Rae’s phone buzzed in her jeans’ pocket, vibrating against her thigh.
At the front of the lecture hall, her abnormal psych professor was pointing to a graph on the huge projector screen and had her back to the class.
Rae eased the phone from her pocket and glanced at the glowing screen. The text from Wulf read, We will arrive at your dorm at 8:00 AM tomorrow morning.
Rae glanced up, her stomach clenching. Noontime sunlight shone hard through the windows and onto her cramped handwriting in her notebook on her tiny, student desk. Her chair was like a movie theater seat, except made out of hard, curved wood, with a clipboard attached to the right armrest.

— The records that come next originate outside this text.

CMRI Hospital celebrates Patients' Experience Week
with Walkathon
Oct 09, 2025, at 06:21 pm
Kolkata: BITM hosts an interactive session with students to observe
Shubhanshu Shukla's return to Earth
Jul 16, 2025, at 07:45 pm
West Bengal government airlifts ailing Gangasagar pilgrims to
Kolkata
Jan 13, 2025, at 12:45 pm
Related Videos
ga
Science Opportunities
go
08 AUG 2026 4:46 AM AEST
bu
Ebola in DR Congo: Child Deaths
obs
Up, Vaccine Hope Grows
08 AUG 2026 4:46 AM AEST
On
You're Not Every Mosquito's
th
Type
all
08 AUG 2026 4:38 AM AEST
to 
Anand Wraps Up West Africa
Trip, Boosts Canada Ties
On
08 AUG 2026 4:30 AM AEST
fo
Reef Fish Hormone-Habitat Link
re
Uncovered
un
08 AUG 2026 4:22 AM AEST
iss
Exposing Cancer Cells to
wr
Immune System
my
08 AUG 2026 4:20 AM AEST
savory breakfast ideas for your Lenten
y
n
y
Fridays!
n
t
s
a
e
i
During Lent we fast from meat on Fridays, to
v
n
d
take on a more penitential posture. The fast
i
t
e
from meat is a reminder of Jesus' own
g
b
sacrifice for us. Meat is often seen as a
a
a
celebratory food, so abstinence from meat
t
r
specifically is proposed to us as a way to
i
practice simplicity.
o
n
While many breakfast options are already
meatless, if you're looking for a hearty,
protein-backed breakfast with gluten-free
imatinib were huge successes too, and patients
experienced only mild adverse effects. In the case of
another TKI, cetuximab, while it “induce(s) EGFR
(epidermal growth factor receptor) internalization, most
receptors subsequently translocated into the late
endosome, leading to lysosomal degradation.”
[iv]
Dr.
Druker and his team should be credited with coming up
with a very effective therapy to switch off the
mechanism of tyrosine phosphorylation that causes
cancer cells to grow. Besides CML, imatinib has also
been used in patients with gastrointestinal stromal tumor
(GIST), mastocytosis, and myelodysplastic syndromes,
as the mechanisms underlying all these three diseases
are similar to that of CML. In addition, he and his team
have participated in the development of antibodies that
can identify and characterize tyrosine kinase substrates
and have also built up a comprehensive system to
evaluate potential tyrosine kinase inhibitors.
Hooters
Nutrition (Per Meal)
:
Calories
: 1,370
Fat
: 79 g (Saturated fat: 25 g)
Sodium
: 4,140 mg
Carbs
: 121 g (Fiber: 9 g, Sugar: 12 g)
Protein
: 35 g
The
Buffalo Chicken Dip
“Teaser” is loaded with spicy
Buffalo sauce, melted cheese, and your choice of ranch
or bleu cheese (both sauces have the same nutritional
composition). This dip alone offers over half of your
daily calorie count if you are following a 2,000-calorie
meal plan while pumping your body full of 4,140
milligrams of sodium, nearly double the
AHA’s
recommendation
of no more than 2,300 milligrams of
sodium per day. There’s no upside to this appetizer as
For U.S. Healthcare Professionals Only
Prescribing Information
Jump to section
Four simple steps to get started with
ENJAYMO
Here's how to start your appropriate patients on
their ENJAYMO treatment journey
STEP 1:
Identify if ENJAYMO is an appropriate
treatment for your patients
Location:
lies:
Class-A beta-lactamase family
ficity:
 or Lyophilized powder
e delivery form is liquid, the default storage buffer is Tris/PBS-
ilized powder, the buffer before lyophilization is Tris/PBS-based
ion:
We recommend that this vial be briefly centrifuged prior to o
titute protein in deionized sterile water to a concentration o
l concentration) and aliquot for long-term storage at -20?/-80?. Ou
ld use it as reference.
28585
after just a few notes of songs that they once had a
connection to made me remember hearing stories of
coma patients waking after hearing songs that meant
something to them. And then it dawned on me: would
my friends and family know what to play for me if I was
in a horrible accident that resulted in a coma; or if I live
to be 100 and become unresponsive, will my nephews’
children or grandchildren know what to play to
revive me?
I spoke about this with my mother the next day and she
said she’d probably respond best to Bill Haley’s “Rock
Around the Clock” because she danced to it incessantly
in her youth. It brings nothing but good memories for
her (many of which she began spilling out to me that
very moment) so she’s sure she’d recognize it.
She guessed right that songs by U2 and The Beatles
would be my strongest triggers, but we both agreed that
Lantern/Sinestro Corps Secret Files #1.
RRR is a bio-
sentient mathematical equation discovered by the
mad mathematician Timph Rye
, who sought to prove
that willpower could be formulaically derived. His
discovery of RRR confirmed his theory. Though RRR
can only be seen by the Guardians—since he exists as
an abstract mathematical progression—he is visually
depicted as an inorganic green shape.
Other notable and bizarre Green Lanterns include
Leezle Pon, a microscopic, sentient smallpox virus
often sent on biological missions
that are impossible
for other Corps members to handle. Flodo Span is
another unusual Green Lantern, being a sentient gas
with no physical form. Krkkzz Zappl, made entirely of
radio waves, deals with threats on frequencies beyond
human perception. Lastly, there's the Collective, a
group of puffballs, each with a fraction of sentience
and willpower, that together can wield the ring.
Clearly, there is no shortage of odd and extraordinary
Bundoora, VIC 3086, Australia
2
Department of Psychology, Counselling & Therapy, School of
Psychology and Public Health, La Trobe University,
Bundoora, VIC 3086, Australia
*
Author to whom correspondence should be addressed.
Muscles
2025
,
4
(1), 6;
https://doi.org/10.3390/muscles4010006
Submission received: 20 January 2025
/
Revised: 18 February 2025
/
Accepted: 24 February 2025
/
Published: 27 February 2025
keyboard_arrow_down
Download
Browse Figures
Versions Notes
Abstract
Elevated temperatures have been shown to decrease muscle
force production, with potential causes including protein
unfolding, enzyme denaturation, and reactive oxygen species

Her abnormal psychology professor might notice if Rae texted back. Dr. Robbins was a stickler for cybermanners, which meant no texting in class, even though a hundred other students were scribbling notes in the echoing auditorium, too.
Rae dropped her hand to her lap and tried to text with just her left thumb while she took notes with her other hand. She typed, U don’t have to go.
She took notes on the disorder of the day, Trichotillomania, which is compulsive hair-pulling, for a few minutes, trying to pay attention. The professor clicked her projector remote that she had clipped to her jeans’ belt loop. An ascending graph drew itself on the screen, visible despite the glaring sunlight, and Rae copied it even though she would download the slides later.
Rae’s phone, which she had wedged between her thighs, buzzed, sending shivers up her legs.
Wulf’s text read: Mulligan might try something. It is settled.
Thank you, she texted back, surrendering the argument because Wulf was righter than he knew, despite that she would have done just about anything to keep Wulf and her family at least a hundred miles apart.
The drive to Pirtleville would take five hours, and the last three hours were nothing but an unobstructed view of cacti, scrub brush, rattlesnakes, and dirt.
They would have time to talk, because surely the emotionally reclusive Dom of The Devilhouse was too sophisticated to have fallen for anyone, let alone a backwater country girl from the unfashionable southern side of the wide, snake-infested desert.